If you choose to retain your Ordinary Shares in certificated form following the AIM Delisting, in order to trade them, you will need to use a broker with UK and US capabilities to firstly dematerialise your UK share certificate into CREST, and thereafter liaise with the Company’s depositary, Citibank, to issue the respective ADSs for your broker to sell on your behalf. Your broker will need to contact Citibank (via the process set out in Appendix A at the end of this document) in order for your Ordinary Shares to be converted into ADSs and credited to the account held by your broker. Upon receiving instructions to do so, your broker would then trade your ADSs via Nasdaq and would remit the proceeds to your personal account.

I currently hold my Ordinary Shares in uncertificated/electronic form - how does the AIM Delisting affect me?

If your investment is currently held in electronic form in CREST and managed by a broker, your broker will be able to manage the conversion process for you in accordance with the process set out in Appendix A. If you do not have, or do not wish to engage, a broker to convert the shares, please see “I want to convert my Ordinary Shares to ADSs but do not want to engage a broker at this time – how do I do this? below.

Extracted data:
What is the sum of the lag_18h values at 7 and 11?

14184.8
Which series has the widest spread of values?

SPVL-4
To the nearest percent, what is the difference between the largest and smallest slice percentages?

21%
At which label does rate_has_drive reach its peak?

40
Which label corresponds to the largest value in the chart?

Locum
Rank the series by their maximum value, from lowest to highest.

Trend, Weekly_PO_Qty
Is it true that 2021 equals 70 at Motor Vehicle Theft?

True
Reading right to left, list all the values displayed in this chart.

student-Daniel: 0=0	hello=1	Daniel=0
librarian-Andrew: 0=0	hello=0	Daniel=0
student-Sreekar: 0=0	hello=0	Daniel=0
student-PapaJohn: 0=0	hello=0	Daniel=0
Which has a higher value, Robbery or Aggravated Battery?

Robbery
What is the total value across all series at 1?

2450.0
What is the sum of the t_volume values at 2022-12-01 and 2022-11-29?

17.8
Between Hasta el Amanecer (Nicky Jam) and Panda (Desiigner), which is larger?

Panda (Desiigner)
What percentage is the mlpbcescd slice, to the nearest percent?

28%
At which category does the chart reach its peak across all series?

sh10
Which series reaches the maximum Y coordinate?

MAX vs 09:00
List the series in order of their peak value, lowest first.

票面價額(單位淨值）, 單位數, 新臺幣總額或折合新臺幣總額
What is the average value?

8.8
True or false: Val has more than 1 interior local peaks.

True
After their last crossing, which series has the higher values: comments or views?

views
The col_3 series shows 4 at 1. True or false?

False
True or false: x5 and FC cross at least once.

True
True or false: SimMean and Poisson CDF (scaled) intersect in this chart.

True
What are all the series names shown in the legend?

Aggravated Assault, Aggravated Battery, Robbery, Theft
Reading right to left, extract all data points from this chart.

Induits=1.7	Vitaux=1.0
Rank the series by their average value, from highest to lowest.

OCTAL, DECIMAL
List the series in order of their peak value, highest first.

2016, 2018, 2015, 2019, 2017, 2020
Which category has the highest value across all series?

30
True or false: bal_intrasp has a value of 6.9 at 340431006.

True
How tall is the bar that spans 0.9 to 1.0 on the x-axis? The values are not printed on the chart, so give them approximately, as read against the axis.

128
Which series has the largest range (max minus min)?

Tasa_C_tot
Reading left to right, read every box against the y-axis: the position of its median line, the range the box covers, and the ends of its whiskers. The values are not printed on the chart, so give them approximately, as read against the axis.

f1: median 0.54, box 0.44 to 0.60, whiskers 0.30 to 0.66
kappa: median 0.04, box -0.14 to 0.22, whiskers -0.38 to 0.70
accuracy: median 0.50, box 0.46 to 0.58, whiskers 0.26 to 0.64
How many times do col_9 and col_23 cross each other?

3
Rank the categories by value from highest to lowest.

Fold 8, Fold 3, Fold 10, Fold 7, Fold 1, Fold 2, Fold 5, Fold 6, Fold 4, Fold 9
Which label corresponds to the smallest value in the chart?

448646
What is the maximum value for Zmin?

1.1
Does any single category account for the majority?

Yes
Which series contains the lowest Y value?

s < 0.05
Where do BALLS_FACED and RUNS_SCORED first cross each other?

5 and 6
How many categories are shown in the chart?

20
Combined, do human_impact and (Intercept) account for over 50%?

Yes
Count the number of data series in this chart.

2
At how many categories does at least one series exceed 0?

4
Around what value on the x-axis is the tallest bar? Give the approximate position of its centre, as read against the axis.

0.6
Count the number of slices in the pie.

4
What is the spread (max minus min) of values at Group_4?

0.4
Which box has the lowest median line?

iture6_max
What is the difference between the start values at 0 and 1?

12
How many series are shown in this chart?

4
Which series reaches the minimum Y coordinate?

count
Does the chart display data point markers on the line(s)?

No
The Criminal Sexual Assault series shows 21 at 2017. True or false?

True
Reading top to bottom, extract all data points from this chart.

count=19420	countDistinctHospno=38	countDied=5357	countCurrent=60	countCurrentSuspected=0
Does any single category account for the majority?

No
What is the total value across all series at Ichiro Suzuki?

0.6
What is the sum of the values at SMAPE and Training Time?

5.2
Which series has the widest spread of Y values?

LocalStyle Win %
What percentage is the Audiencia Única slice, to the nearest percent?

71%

Try it: Print the section of the AIM Delisting text that runs from "If you choose" up to and including "Delisting affect me?".

The completed task:
If you choose to retain your Ordinary Shares in certificated form following the AIM Delisting, in order to trade them, you will need to use a broker with UK and US capabilities to firstly dematerialise your UK share certificate into CREST, and thereafter liaise with the Company’s depositary, Citibank, to issue the respective ADSs for your broker to sell on your behalf. Your broker will need to contact Citibank (via the process set out in Appendix A at the end of this document) in order for your Ordinary Shares to be converted into ADSs and credited to the account held by your broker. Upon receiving instructions to do so, your broker would then trade your ADSs via Nasdaq and would remit the proceeds to your personal account.

I currently hold my Ordinary Shares in uncertificated/electronic form - how does the AIM Delisting affect me?